═════ DATA FOR THE TASK ═════

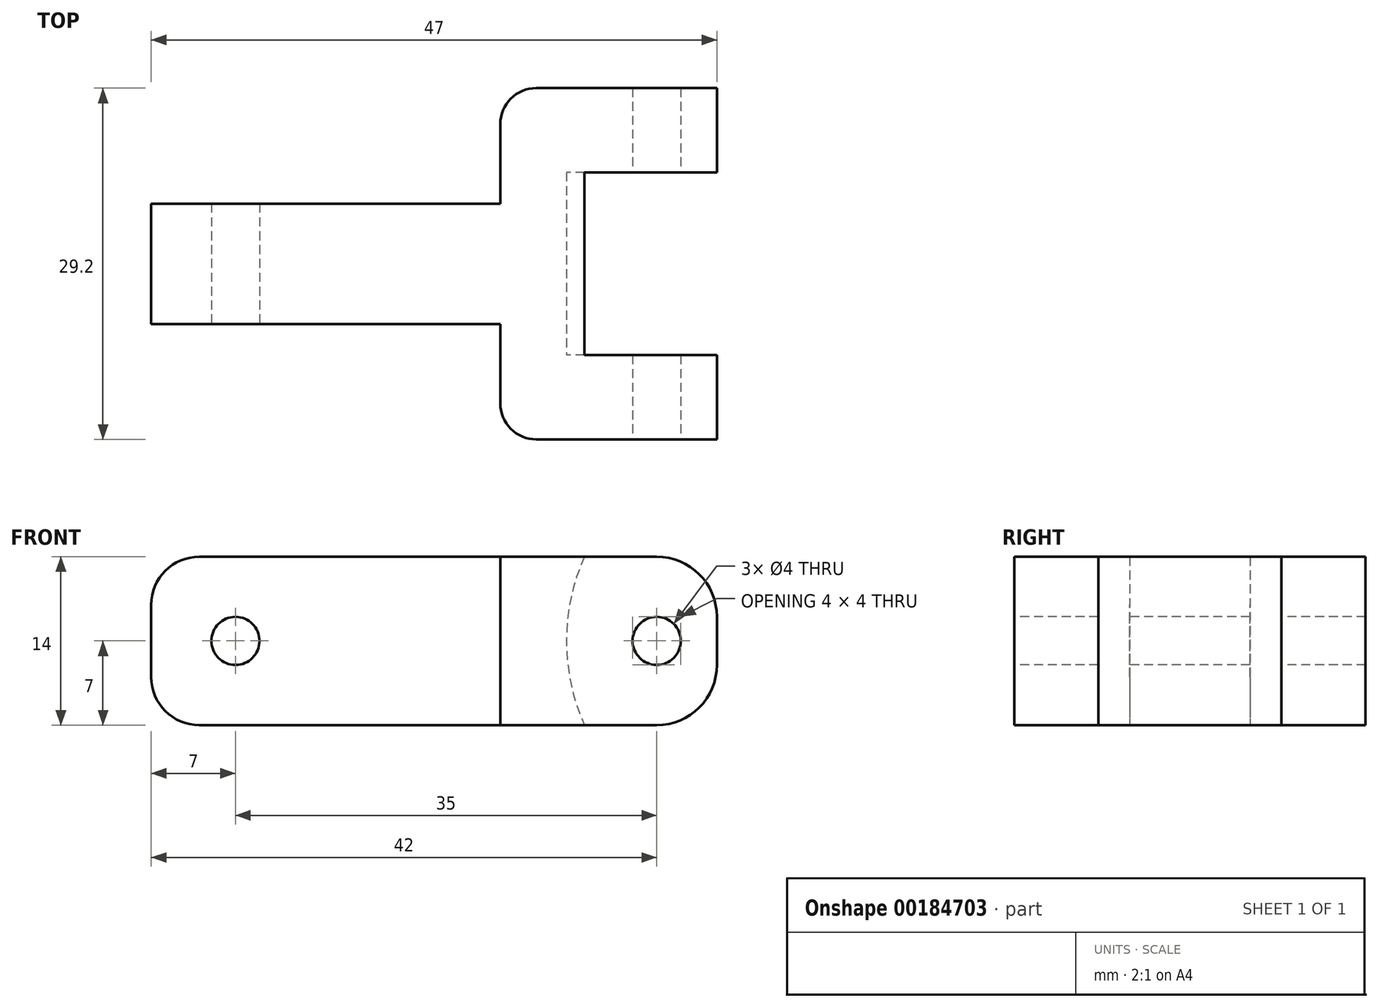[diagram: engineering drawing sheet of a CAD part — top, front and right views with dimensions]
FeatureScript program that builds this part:
annotation { "Feature Type Name" : "Feature", "Feature Type Description" : "" }
export const myFeature = defineFeature(function(context is Context, id is Id, definition is map)
    precondition{}
    {
        {
            var Q0;
            Q0=qCreatedBy(makeId("Front.planeOp"),FACE);
            var sketch = newSketch(context, id + "F0", { "sketchPlane" : qUnion([Q0])});
            skLineSegment(sketch, "E0.bottom", {"start": v(4, 0) * mm, "end": v(29, 0) * mm});
            skLineSegment(sketch, "E0.top", {"start": v(4, 14) * mm, "end": v(29, 14) * mm});
            skLineSegment(sketch, "E0.left", {"start": v(0, 4) * mm, "end": v(0, 10) * mm});
            skLineSegment(sketch, "E0.right", {"start": v(29, 0) * mm, "end": v(29, 14) * mm});
            skLineSegment(sketch, "E1.bottom", {"start": v(29, 0) * mm, "end": v(42, 0) * mm});
            skLineSegment(sketch, "E1.top", {"start": v(29, 14) * mm, "end": v(42, 14) * mm});
            skLineSegment(sketch, "E1.right", {"start": v(47, 5) * mm, "end": v(47, 9) * mm});
            skCircle(sketch, "E2", {"center": v(42, 7) * mm, "radius": 2 * mm});
            skPoint(sketch, "E2.centerSnap0", {"position": v(47, 7) * mm});
            skCircle(sketch, "E3", {"center": v(7, 7) * mm, "radius": 2 * mm});
            skPoint(sketch, "E4.visualSharp", {"position": v(0, 14) * mm});
            skPoint(sketch, "E5.visualSharp", {"position": v(0, 0) * mm});
            skPoint(sketch, "E6", {"position": v(49, 7) * mm});
            skArc(sketch, "E7", {"start": v(36, 14) * mm, "mid": v(34.5, 7) * mm, "end": v(36, 0) * mm});
            skPoint(sketch, "E8", {"position": v(36, 14) * mm});
            skLineSegment(sketch, "E9", {"start": v(36, 14) * mm, "end": v(36, 0) * mm});
            skPoint(sketch, "E10.visualSharp", {"position": v(47, 14) * mm});
            skArc(sketch, "E10.filletArc", {"start": v(47, 9) * mm, "mid": v(45.54, 12.54) * mm, "end": v(42, 14) * mm});
            skPoint(sketch, "E11.visualSharp", {"position": v(47, 0) * mm});
            skArc(sketch, "E11.filletArc", {"start": v(42, 0) * mm, "mid": v(45.54, 1.46) * mm, "end": v(47, 5) * mm});
            skLineSegment(sketch, "E12", {"start": v(42, 14) * mm, "end": v(47, 14) * mm});
            skLineSegment(sketch, "E13", {"start": v(47, 9) * mm, "end": v(47, 14) * mm});
            skLineSegment(sketch, "E14", {"start": v(47, 0) * mm, "end": v(42, 0) * mm});
            skLineSegment(sketch, "E15", {"start": v(47, 0) * mm, "end": v(47, 5) * mm});
            skArc(sketch, "E16.filletArc", {"start": v(4, 14) * mm, "mid": v(1.17, 12.83) * mm, "end": v(0, 10) * mm});
            skArc(sketch, "E17.filletArc", {"start": v(0, 4) * mm, "mid": v(1.17, 1.17) * mm, "end": v(4, 0) * mm});
            skSolve(sketch);
        }
        {
            var Q0;
            Q0=qCreatedBy(makeId("Top.planeOp"),FACE);
            var sketch = newSketch(context, id + "F1", { "sketchPlane" : qUnion([Q0])});
            skLineSegment(sketch, "E18.bottom", {"start": v(32, -14.6) * mm, "end": v(47, -14.6) * mm});
            skLineSegment(sketch, "E18.top", {"start": v(32, 14.6) * mm, "end": v(47, 14.6) * mm});
            skLineSegment(sketch, "E18.left", {"start": v(29, -11.6) * mm, "end": v(29, 11.6) * mm});
            skLineSegment(sketch, "E18.right", {"start": v(47, -14.6) * mm, "end": v(47, 14.6) * mm});
            skPoint(sketch, "E19", {"position": v(29, 0) * mm});
            skLineSegment(sketch, "E20.bottom", {"start": v(47, -7.6) * mm, "end": v(36, -7.6) * mm});
            skLineSegment(sketch, "E20.top", {"start": v(47, 7.6) * mm, "end": v(36, 7.6) * mm});
            skLineSegment(sketch, "E20.left", {"start": v(47, -7.6) * mm, "end": v(47, 7.6) * mm});
            skLineSegment(sketch, "E20.right", {"start": v(36, -7.6) * mm, "end": v(36, 7.6) * mm});
            skPoint(sketch, "E21", {"position": v(47, 0) * mm});
            skLineSegment(sketch, "E22", {"start": v(36, -5) * mm, "end": v(29, -5) * mm});
            skLineSegment(sketch, "E23", {"start": v(74.66, 0) * mm, "end": v(85.1, 0) * mm, "construction": true});
            skPoint(sketch, "E23.startSnap0", {"position": v(36, 0) * mm});
            skLineSegment(sketch, "E24.MirrorCS", {"start": v(36, 5) * mm, "end": v(29, 5) * mm});
            skPoint(sketch, "E25.visualSharp", {"position": v(29, 14.6) * mm});
            skArc(sketch, "E25.filletArc", {"start": v(32, 14.6) * mm, "mid": v(29.88, 13.72) * mm, "end": v(29, 11.6) * mm});
            skPoint(sketch, "E26.visualSharp", {"position": v(29, -14.6) * mm});
            skArc(sketch, "E26.filletArc", {"start": v(29, -11.6) * mm, "mid": v(29.88, -13.72) * mm, "end": v(32, -14.6) * mm});
            skSolve(sketch);
        }
        {
            var Q0;
            {var subQ1=sQuery(id+"F0.wireOp",EDGE,"E0.bottom");Q0=makeQuery(id+"F0.imprint","IMPRINT",FACE,{"disambiguationData":[TD([[makeQuery(id+"F0.imprint","IMPRINT",EDGE,{"derivedFrom":subQ1}),1.0]])]});}
            var Q1;
            {var subQ6=sQuery(id+"F0.wireOp",EDGE,"E7");Q1=makeQuery(id+"F0.imprint","IMPRINT",FACE,{"disambiguationData":[TD([[makeQuery(id+"F0.imprint","IMPRINT",EDGE,{"derivedFrom":subQ6}),-1.0]])]});}
            extrude(context, id + "F2", {"entities" : qUnion([Q0, Q1]), "oppositeDirection" : true, "depth" : 5 * mm, "hasSecondDirection" : true, "secondDirectionOppositeDirection" : false, "secondDirectionDepth" : 5 * mm});
        }
        {
            var Q0;
            {var subQ2=sQuery(id+"F1.wireOp",EDGE,"E18.top");Q0=makeQuery(id+"F1.imprint","IMPRINT",FACE,{"disambiguationData":[TD([[makeQuery(id+"F1.imprint","IMPRINT",EDGE,{"derivedFrom":subQ2}),-1.0]])]});}
            var Q1;
            {var subQ2=sQuery(id+"F1.wireOp",EDGE,"E18.bottom");Q1=makeQuery(id+"F1.imprint","IMPRINT",FACE,{"disambiguationData":[TD([[makeQuery(id+"F1.imprint","IMPRINT",EDGE,{"derivedFrom":subQ2}),1.0]])]});}
            extrude(context, id + "F3", {"entities" : qUnion([Q0, Q1]), "operationType" : NewBodyOperationType.ADD, "depth" : 14 * mm});
        }
        {
            var Q0;
            Q0=makeQuery(id+"F0.imprint","IMPRINT",FACE,{"disambiguationData":[TD([[makeQuery(id+"F0.imprint","IMPRINT",EDGE,{"derivedFrom":sQuery(id+"F0.wireOp",EDGE,"E2")}),1.0]])]});
            var Q1;
            Q1=makeQuery(id+"F0.imprint","IMPRINT",FACE,{"disambiguationData":[TD([[makeQuery(id+"F0.imprint","IMPRINT",EDGE,{"derivedFrom":sQuery(id+"F0.wireOp",EDGE,"E10.filletArc")}),-1.0]])]});
            var Q2;
            Q2=makeQuery(id+"F0.imprint","IMPRINT",FACE,{"disambiguationData":[TD([[makeQuery(id+"F0.imprint","IMPRINT",EDGE,{"derivedFrom":sQuery(id+"F0.wireOp",EDGE,"E11.filletArc")}),-1.0]])]});
            extrude(context, id + "F4", {"entities" : qUnion([Q0, Q1, Q2]), "operationType" : NewBodyOperationType.REMOVE, "oppositeDirection" : true, "depth" : 25 * mm, "hasSecondDirection" : true, "secondDirectionOppositeDirection" : false, "secondDirectionDepth" : 25 * mm});
        }
        {
            var Q0;
            Q0=makeQuery(id+"F0.imprint","IMPRINT",FACE,{"disambiguationData":[TD([[makeQuery(id+"F0.imprint","IMPRINT",EDGE,{"derivedFrom":sQuery(id+"F0.wireOp",EDGE,"E7")}),1.0]])]});
            extrude(context, id + "F5", {"entities" : qUnion([Q0]), "operationType" : NewBodyOperationType.REMOVE, "oppositeDirection" : true, "depth" : 7.6 * mm, "hasSecondDirection" : true, "secondDirectionOppositeDirection" : false, "secondDirectionDepth" : 7.6 * mm});
        }
    });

═════

Extract every line of the listing that contains the string "position", matching case exactly.

            skPoint(sketch, "E2.centerSnap0", {"position": v(47, 7) * mm});
            skPoint(sketch, "E4.visualSharp", {"position": v(0, 14) * mm});
            skPoint(sketch, "E5.visualSharp", {"position": v(0, 0) * mm});
            skPoint(sketch, "E6", {"position": v(49, 7) * mm});
            skPoint(sketch, "E8", {"position": v(36, 14) * mm});
            skPoint(sketch, "E10.visualSharp", {"position": v(47, 14) * mm});
            skPoint(sketch, "E11.visualSharp", {"position": v(47, 0) * mm});
            skPoint(sketch, "E19", {"position": v(29, 0) * mm});
            skPoint(sketch, "E21", {"position": v(47, 0) * mm});
            skPoint(sketch, "E23.startSnap0", {"position": v(36, 0) * mm});
            skPoint(sketch, "E25.visualSharp", {"position": v(29, 14.6) * mm});
            skPoint(sketch, "E26.visualSharp", {"position": v(29, -14.6) * mm});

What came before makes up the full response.